1. In vitro work will study the impact of mir146b on inflammatory signalling in adipocytes and macrophages using mir146b transfection and inhibition.
2. Traditional bioinformatics based miRNA target prediction algorithms have limited sensitivity and specificity, so I will complement these with an experimental approach in order to predict the mRNA targets of mir146b. A variant of ribonucleoprotein immunoprecipitation-microarray (RIP-Chip) will be used. The miRNA, mRNA and Argonate protein within the RISC complex will be covalently cross linked using UV irradiation within cells in which mir146b is inhibited or in control cells. This will then be immunoprecipitated and the mRNA fraction purified and subjected to microarray analysis. This approach will be complemented by the validation of a selection of targets with luciferase reporter assays.

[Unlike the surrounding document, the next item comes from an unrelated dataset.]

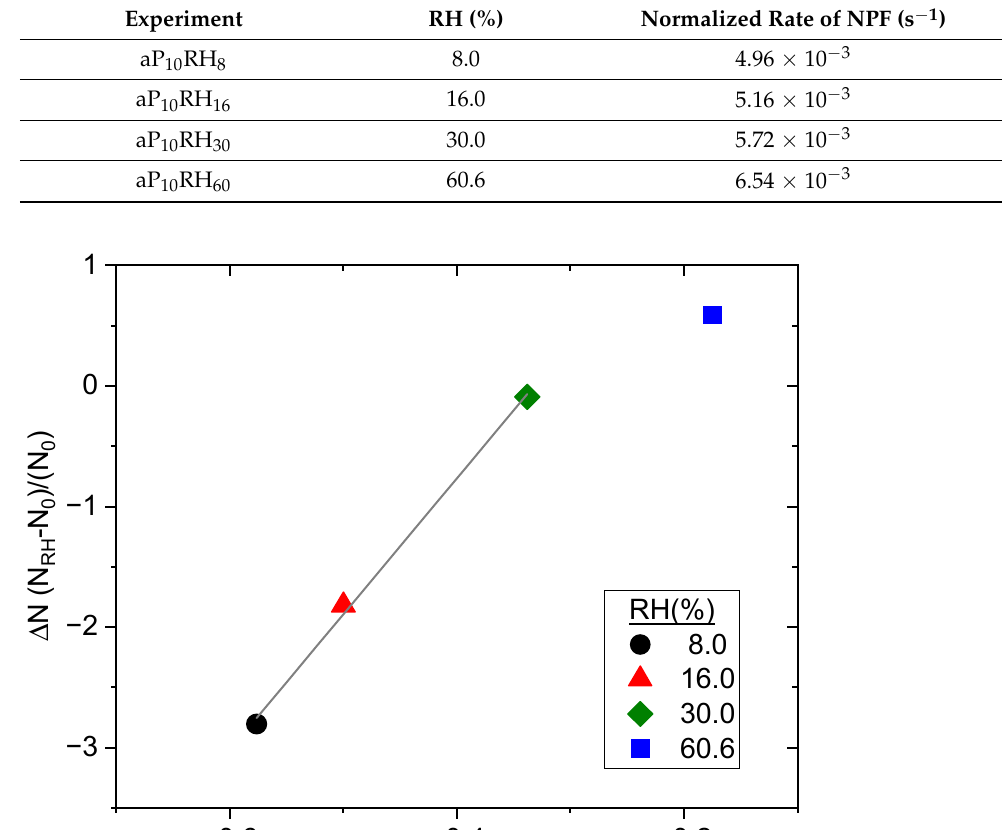
Table 4. Rate of NPF results corresponding to particle genesis at increasing levels of RH. Rate of particle formation (cm − 3 s − 1 ) was normalized for each RH for comparison.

3. To verify the clinical significance of mir146b I will examine targeted cohorts of obese subjects with low and high adipose tissue inflammation phenotypes recruited from the general population using the Oxford Biobank. I will characterise subjects in terms of adipose tissue and whole body inflammation and inflammatory signalling, metabolic parameters including insulin resistance and mir146b expression, in order to test the hypothesis that mir146b negatively regulates adipose tissue inflammation, and therefore the complications of obesity, in vivo.